The one other thing I remember hearing, in a room after a random doctor who was tasked with delivering the diagnosis, was the nurse navigator telling me, “good news. It’s low grade.”

I took her word for it.

So, for months, when asked about my cancer, I would say, “invasive lobular, left breast, low grade.” Little did I know that what I didn’t memorize would set the course for my treatment and my future.

I’m still thinking about those business cards. I’m post-chemo, past a lumpectomy and  double mastectomy, facing a year of medication and a lifetime of medical surveillance. I might be able to say I had breast cancer, but right now, breast cancer has me around for a while, whether I like it or not.

Shortly after my diagnosis i decided I needed to handle this like a project. Manage my job responsibility between chemo sessions. Secure the supply chain that would help me keep my hair after four months of treatments. Keep track of appointments, test results and paperwork. Weigh the ROI of support groups, surgical options and, most importantly, revealing myself as a patient of breast cancer.

This required research, leadership, creativity, a team and support systems. As an editor, I’ve enlisted all these qualities while tackling editorial projects  for the newspaper, and later, the business news website that lured me away in 2015.

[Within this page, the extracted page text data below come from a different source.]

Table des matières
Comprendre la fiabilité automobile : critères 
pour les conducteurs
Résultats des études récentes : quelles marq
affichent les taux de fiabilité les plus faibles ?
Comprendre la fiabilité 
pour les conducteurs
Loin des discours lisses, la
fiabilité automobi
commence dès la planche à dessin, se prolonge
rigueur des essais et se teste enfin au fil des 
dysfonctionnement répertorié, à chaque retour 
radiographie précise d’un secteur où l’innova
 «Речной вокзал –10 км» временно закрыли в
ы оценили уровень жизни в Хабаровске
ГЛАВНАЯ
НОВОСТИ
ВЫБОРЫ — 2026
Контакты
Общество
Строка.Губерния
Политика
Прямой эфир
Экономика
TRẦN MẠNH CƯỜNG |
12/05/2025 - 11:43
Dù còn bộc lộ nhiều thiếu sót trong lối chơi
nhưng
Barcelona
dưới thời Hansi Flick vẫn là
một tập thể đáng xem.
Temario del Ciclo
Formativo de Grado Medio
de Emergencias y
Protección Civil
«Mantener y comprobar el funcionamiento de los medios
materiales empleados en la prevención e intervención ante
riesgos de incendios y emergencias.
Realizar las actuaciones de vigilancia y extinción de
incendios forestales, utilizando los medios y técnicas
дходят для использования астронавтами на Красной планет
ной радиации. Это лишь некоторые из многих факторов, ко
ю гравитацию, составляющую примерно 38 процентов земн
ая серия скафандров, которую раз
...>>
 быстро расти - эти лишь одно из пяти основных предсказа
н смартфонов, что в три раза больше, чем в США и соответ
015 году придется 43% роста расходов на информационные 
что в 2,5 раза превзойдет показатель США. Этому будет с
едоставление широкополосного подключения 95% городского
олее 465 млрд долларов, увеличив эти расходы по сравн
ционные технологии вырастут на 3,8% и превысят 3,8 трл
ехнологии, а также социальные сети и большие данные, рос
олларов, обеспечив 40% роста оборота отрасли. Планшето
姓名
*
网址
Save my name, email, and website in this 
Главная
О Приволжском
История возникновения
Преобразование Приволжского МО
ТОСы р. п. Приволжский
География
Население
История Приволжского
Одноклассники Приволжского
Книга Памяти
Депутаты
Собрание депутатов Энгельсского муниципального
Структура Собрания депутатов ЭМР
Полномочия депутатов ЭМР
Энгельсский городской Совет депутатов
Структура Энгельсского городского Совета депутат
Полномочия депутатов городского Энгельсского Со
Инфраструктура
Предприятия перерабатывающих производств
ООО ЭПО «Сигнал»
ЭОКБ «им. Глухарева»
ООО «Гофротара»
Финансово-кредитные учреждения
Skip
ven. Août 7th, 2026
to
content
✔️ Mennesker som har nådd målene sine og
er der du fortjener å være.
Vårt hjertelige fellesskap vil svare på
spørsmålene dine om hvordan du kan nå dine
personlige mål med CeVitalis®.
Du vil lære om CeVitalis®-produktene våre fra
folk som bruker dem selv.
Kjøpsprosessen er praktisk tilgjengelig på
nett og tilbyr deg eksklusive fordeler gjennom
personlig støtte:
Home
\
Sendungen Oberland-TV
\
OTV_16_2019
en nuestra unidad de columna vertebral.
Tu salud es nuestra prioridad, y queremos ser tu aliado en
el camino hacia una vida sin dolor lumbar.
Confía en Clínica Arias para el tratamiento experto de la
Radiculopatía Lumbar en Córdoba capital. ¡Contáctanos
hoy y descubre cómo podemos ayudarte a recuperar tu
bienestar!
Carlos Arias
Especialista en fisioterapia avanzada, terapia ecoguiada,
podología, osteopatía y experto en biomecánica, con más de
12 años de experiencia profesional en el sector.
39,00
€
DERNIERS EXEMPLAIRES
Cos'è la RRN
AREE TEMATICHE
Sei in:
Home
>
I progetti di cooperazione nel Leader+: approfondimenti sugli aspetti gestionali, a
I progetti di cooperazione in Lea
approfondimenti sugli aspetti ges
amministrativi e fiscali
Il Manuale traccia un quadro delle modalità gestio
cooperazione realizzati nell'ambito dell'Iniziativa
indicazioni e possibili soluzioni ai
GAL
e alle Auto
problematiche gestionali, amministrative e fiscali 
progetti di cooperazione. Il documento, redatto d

There’s plenty written to help women facing other workplace disruptions — pregnancy, motherhood and caregiving.

But what about working with cancer? I wasn’t finding much in terms of practical advice, stories from other women in similar situations, and tips to deal with it.

I decided on a plan that would allow me to work as much as I could. I would try to keep my hair through chemo. I would find ways to keep up my fitness level through my treatment.

And I would listen to others going through similar journeys (the last time I’ll use this word) to help others decide how they would proceed.

I was going to play the cancer card my way.